On the other hand, hatred is not an emotion I associate with the prejudice I experience as a person with a disability. Pity is the primary culprit and unlike hatred, it does not have opposites that come to mind which can be promoted within the hearts of people without disabilities.
To make sure we are all on the same page, let’s open a dictionary. Pity is defined as “sympathetic or kindly sorrow evoked by the suffering, distress, or misfortune of another, often leading one to give relief or aid or to show mercy.” Among its synonyms are words like compassion and commiseration. While perhaps not a pleasant emotional state, pity is not, unlike hatred, given the stamp of social sanction. An act springing from pity is considered an act of mercy, making it very hard to quash.

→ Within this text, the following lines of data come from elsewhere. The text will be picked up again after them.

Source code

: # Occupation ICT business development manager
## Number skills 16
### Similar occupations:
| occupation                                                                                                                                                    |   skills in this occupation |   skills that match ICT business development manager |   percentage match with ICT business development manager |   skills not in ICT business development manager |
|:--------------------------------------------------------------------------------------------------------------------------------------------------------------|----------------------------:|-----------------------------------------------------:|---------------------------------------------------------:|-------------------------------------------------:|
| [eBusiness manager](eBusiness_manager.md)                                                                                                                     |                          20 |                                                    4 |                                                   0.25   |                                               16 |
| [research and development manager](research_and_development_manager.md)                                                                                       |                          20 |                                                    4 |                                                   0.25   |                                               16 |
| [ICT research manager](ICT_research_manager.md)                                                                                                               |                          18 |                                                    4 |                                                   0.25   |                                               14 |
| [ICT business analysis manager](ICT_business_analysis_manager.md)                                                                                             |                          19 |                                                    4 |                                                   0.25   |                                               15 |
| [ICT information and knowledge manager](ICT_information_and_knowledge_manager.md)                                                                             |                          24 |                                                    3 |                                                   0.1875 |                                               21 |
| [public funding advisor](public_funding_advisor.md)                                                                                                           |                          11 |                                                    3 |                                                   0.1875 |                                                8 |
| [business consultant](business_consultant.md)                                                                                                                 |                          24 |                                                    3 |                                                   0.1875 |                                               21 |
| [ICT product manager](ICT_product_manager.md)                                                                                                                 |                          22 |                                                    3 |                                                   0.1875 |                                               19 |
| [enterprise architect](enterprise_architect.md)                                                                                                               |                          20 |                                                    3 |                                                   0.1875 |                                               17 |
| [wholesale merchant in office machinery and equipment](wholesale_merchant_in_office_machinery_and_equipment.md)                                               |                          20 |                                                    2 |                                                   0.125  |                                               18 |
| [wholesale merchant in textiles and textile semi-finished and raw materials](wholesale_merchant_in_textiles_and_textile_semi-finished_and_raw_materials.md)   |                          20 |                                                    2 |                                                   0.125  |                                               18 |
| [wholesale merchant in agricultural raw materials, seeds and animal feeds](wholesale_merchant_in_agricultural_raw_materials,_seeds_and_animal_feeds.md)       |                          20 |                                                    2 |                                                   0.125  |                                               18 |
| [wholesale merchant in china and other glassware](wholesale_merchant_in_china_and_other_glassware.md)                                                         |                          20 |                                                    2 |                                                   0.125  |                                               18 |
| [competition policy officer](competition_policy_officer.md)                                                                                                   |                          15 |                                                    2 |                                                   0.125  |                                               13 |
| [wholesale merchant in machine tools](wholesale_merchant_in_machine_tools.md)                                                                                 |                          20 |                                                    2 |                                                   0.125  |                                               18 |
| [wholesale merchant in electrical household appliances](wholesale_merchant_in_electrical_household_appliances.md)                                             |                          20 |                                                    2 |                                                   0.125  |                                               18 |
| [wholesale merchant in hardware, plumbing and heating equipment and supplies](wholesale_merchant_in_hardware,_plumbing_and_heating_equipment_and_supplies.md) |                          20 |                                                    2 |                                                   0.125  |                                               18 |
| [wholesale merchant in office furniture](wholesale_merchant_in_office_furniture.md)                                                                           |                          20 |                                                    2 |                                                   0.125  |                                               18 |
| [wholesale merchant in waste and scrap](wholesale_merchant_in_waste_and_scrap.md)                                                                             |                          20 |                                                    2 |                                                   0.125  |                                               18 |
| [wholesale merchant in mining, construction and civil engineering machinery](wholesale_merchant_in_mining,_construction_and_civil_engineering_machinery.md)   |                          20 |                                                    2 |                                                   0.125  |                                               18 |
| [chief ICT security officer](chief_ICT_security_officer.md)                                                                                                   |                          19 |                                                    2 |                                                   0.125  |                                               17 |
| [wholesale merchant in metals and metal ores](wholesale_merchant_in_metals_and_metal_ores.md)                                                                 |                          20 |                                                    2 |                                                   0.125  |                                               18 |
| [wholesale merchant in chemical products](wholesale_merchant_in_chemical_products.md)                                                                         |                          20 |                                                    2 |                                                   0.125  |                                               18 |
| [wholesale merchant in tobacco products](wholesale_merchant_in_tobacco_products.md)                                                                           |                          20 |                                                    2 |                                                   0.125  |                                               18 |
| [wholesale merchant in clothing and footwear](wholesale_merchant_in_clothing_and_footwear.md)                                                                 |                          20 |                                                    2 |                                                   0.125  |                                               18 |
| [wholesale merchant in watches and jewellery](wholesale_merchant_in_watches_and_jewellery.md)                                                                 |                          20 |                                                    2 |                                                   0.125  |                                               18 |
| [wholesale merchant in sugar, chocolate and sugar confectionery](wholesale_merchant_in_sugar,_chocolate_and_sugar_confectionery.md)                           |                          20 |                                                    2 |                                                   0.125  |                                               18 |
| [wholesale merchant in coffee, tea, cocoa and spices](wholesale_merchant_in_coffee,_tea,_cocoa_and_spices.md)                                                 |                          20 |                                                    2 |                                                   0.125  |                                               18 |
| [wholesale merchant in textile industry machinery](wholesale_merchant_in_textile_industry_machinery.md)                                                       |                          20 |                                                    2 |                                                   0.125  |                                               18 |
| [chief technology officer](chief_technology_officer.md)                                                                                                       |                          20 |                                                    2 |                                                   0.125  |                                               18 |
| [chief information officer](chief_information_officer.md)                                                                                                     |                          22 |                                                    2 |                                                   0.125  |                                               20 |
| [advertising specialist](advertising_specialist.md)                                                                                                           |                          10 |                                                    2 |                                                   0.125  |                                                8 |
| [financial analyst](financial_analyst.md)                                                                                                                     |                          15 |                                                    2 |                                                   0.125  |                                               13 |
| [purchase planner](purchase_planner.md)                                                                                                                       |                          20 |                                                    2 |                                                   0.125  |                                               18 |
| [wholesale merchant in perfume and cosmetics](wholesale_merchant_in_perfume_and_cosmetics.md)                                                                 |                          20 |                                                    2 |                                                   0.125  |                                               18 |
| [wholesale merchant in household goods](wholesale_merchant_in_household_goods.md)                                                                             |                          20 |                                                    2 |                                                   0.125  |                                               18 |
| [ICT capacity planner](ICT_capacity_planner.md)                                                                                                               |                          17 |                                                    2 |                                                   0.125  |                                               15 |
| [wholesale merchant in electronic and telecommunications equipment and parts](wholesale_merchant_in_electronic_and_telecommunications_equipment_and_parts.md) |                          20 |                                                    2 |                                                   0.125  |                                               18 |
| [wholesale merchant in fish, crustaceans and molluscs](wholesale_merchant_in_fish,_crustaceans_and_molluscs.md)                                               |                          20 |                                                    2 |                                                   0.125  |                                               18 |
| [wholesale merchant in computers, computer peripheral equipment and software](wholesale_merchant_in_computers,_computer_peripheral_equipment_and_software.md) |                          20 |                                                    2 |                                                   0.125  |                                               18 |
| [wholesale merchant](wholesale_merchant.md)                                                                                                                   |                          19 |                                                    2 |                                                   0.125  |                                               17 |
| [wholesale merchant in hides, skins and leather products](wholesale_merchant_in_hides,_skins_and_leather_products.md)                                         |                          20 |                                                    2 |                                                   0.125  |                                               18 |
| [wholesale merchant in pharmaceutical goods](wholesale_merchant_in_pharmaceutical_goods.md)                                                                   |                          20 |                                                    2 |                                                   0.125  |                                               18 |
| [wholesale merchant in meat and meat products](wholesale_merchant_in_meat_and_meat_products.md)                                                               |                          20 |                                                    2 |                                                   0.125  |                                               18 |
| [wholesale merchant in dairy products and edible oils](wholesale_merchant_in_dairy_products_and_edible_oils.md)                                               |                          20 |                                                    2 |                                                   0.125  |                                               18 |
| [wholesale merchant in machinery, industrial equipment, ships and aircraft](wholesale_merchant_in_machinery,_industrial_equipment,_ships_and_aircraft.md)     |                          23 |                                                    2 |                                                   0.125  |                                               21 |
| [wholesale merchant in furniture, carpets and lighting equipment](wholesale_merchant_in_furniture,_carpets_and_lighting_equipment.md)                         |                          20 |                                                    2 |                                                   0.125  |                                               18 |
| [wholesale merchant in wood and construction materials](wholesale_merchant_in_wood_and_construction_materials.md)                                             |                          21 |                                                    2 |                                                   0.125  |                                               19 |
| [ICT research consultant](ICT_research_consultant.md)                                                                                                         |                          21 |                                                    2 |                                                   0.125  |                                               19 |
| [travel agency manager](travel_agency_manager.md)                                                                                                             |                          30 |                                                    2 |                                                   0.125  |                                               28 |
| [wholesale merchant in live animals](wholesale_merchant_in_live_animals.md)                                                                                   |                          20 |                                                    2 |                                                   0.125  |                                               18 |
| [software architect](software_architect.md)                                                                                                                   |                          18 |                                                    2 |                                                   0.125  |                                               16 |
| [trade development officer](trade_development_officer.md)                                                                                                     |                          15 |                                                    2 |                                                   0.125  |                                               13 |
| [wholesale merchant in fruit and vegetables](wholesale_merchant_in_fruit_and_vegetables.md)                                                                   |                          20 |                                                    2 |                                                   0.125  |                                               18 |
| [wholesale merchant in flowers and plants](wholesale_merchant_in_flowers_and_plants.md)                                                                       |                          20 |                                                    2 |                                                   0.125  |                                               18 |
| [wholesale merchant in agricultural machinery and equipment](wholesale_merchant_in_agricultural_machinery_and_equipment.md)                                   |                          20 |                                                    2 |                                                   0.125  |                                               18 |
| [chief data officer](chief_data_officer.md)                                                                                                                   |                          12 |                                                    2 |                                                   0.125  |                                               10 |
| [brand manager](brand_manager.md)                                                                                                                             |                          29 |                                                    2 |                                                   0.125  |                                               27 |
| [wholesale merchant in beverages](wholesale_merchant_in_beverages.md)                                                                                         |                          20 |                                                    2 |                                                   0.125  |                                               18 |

Looking at the antonyms of pity, we discover three broad categories. There are the good words, the bad words and the neutral ones. Opposites to pity with a negative bent are cruelty, harshness, hatred, meanness, mercilessness, disfavor, malevolence, unkindness, and disdain. Slightly more palatable are disinterest and detachment. The positives are cheer, happiness, joy, advantage, blessing, and good fortune.
Think about this for a moment: To combat racism and sexism, we encourage states opposite to hatred. In the case of disablism, to promote the opposite of pity would either involve fostering something like cruelty or hatred, working toward indifference, or trying to somehow convince people that disability is good fortune. That is a lousy, impossible set of options.
It’s far clearer to say, “Don’t hate someone. Feel compassion, kindness and love,” than to say, “Don’t pity someone. Feel…” What? Indifference? Cruelty? I suppose “joy” isn’t a bad idea, except I can’t conceive of how you get a nondisabled person to go from viewing disability as negative to not simply tolerable but joyful?!
Dissecting all these linguistics has given me some new insight into why disablism is so intractable. In a world where pity is a virtue, how do you eliminate it? When its opposites range from the good to the bad, what ultimately becomes your goal? When even the positive states are going to be impossible to sell, in the end what do you have left?
Someone suggested to me that the opposite of pity is confidence. “I don’t pity you. I believe in you.” Faith in my ability as a person with a disability to do what needs to be done is definitely more of a place to start than I had before the suggestion was made. I’m still not certain, though, how you get people from the condoned “You poor thing” to the place where they view disability as something other than tragedy.